There are like three different threads in here, which is totally my fault.
First off, sure, the piano and your vocal folds are tools. I might even be willing to say that language is a kind of technology we use to communicate (among other things). Another way to say that is, "We use words to communicate," where "words" basically means language. That ambiguity is unfortunate.
I wasn't looking for use in that broad sense, but in the sense that the meaning of a word is its use in sentences, the semantic contribution it makes to sentences it appears in. (When you learn how to use a word, you've learned what it means.) I was wondering if instead of there being a generic skill--using the word ____--maybe using the word "red" is a skill, using the word "crepuscular" is a skill, and so on, just as drawing a straight line is a skill, drawing a hand is a skill, etc. (I recall now that somewhere Dummett says the issue here isn't so much individual words, but word types: how to use color-words, number-words, mass nouns, proper names, etc.)
Looking back, I don't think I ever explicitly said I meant there to be an analogy between word/sentence and note/tune. (As the tune is made of certain notes in a certain special arrangement, the sentence is made of certain words in a certain special arrangement.) But that's why I end up unwilling to say that words are tools, even if I might be willing to say that language is a tool, because I was thinking of the use of a word in a sentence rather than the use of "words," i.e. language, to say something.
But now I need to say that these two uses of "use" are the same, or at least really closely related.
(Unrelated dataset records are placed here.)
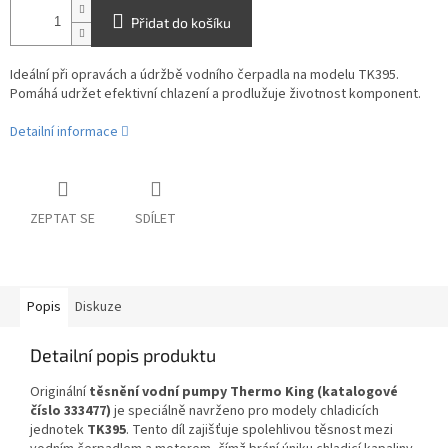
Přidat do košíku
Ideální při opravách a údržbě vodního čerpadla na modelu TK395.
Pomáhá udržet efektivní chlazení a prodlužuje životnost komponent.
Detailní informace
ZEPTAT SE
SDÍLET
Popis
Diskuze
Detailní popis produktu
Originální
těsnění vodní pumpy Thermo King (katalogové
číslo 333477)
je speciálně navrženo pro modely chladicích
jednotek
TK395
. Tento díl zajišťuje spolehlivou těsnost mezi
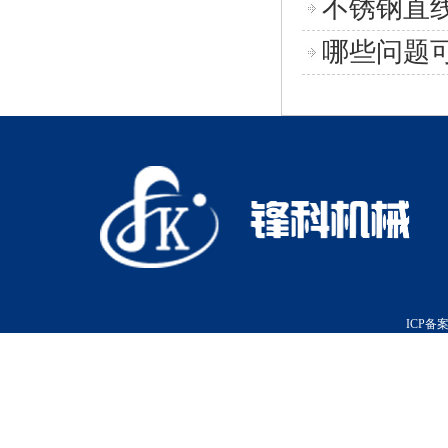
不锈钢直
哪些问题
ICP备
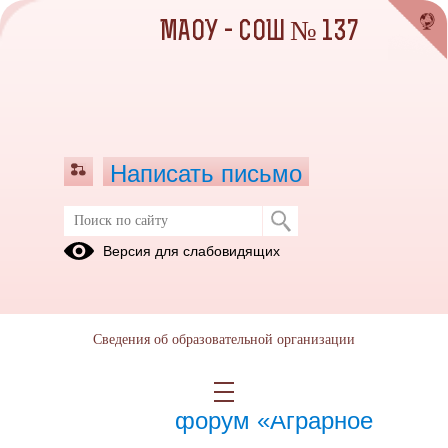
МАОУ - СОШ № 137
Написать письмо
Февраль
Версия для слабовидящих
03.02.2025
Сведения об образовательной организации
21.02.2025
Международный
форум «Аграрное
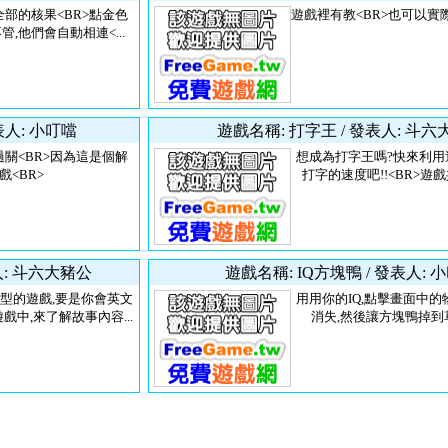
部的核果<BR>點金色
遊戲裡有教<BR>也可以實
管,他們會自動相連<...
表人: 小叮噹
遊戲名稱: 打字王 / 發表人: 斗
關<BR>因為這是個解
想成為打字王嗎?快來利用
戲<BR>
打字的速度吧!!<BR>遊戲
人: 斗六大豬公
遊戲名稱: IQ方塊鴨 / 發表人: 
型的遊戲,要是你會英文
用用你的IQ,點擊畫面中的
戲中,來了解故事內容...
消失,然後讓方塊鴨掉到草地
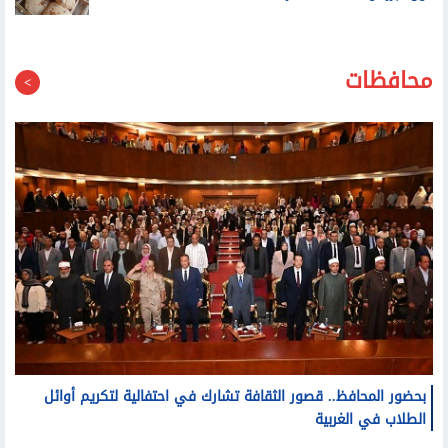
محافظات
بحضور المحافظ.. قصور الثقافة تشارك في احتفالية لتكريم أوائل
الطلاب في الغربية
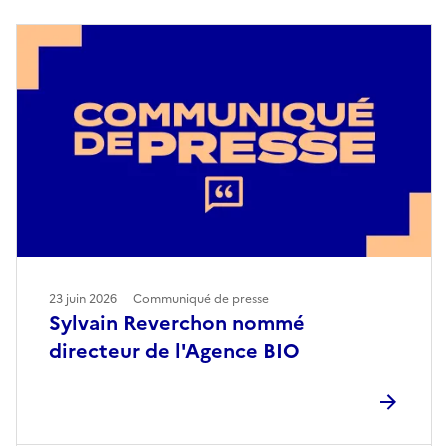
23 juin 2026
Communiqué de presse
Sylvain Reverchon nommé
directeur de l'Agence BIO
A word is
used in a sentence precisely in the sense that a sentence is what we use to perform what we can vaguely call a "linguistic act," the sense in which we use language to do something. That still doesn't exactly make a word a tool. I'm not even sure I would say a sentence is a tool. Language is more like a shared technology that includes the producing and consuming sides of the transaction.
But I do have one more observation. I lean toward molecularism, which is why I was claiming that we don't learn an entire language in one go, and wanted to look at how we add words. But there may be a sense in which that's false. No one actually uses, or ever learns, more than a proper subset of a given natural language. This need not be an idiolect--I mean only that fewer than all the words in the language are used, but those are used in the standard way. We're surely not going to say that you don't speak English unless you speak all of it. Speaking a proper subset is the norm. There may be a
sorites here--how much of the language do you have to speak? Or we could just allow that there's a continuum. (I speak "ein bißchen Deutsch.") If we do that, then from the moment you learn how to use an English word, you're in the same position as the English speaker you learned the word from; the only difference is the cardinality of your subsets.
That allows us to connect language as a shared technology to the use of a word right from the start.